§ Goal of the exercise
Pick out the lines below with "Things" and list them.

§ Records provided
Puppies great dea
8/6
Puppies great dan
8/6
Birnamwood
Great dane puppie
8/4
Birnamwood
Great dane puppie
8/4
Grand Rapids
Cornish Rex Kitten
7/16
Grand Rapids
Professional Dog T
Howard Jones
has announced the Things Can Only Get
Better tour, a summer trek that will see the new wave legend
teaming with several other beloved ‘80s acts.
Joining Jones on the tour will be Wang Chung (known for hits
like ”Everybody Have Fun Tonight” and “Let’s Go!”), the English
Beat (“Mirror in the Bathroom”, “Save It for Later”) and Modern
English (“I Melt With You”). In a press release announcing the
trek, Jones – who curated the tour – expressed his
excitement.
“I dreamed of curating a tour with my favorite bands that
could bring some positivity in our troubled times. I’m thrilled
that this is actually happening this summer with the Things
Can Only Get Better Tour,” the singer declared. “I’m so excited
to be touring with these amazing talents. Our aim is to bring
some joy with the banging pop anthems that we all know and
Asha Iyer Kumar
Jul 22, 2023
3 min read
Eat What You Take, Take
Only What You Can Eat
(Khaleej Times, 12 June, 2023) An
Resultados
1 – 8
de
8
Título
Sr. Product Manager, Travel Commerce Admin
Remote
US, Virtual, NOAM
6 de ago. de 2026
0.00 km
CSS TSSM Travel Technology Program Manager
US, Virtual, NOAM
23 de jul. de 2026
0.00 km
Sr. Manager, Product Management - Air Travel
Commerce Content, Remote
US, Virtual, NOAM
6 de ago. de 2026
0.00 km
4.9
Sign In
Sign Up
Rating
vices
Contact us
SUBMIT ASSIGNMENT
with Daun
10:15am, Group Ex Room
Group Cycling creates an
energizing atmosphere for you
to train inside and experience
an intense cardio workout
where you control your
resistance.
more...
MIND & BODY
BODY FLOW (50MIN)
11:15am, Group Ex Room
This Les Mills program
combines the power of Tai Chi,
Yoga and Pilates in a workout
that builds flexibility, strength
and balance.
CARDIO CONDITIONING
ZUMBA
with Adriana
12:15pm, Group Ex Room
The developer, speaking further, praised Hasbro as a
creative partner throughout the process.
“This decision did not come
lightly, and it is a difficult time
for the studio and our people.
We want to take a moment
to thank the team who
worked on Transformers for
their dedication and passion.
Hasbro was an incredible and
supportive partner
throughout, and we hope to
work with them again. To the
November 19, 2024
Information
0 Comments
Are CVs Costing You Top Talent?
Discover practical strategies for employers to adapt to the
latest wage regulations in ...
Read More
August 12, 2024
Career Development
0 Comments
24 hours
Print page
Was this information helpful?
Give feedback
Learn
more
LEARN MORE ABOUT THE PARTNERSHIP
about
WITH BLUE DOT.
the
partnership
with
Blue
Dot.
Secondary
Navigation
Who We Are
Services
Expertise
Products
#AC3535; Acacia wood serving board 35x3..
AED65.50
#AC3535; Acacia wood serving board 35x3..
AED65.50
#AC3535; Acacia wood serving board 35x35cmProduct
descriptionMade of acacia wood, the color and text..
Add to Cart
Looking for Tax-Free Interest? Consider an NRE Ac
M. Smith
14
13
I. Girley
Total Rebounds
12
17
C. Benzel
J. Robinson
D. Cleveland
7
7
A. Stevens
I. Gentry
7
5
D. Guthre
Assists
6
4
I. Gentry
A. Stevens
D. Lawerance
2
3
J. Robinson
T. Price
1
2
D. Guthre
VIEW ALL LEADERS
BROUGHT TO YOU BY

§ Task result
has announced the Things Can Only Get
that this is actually happening this summer with the Things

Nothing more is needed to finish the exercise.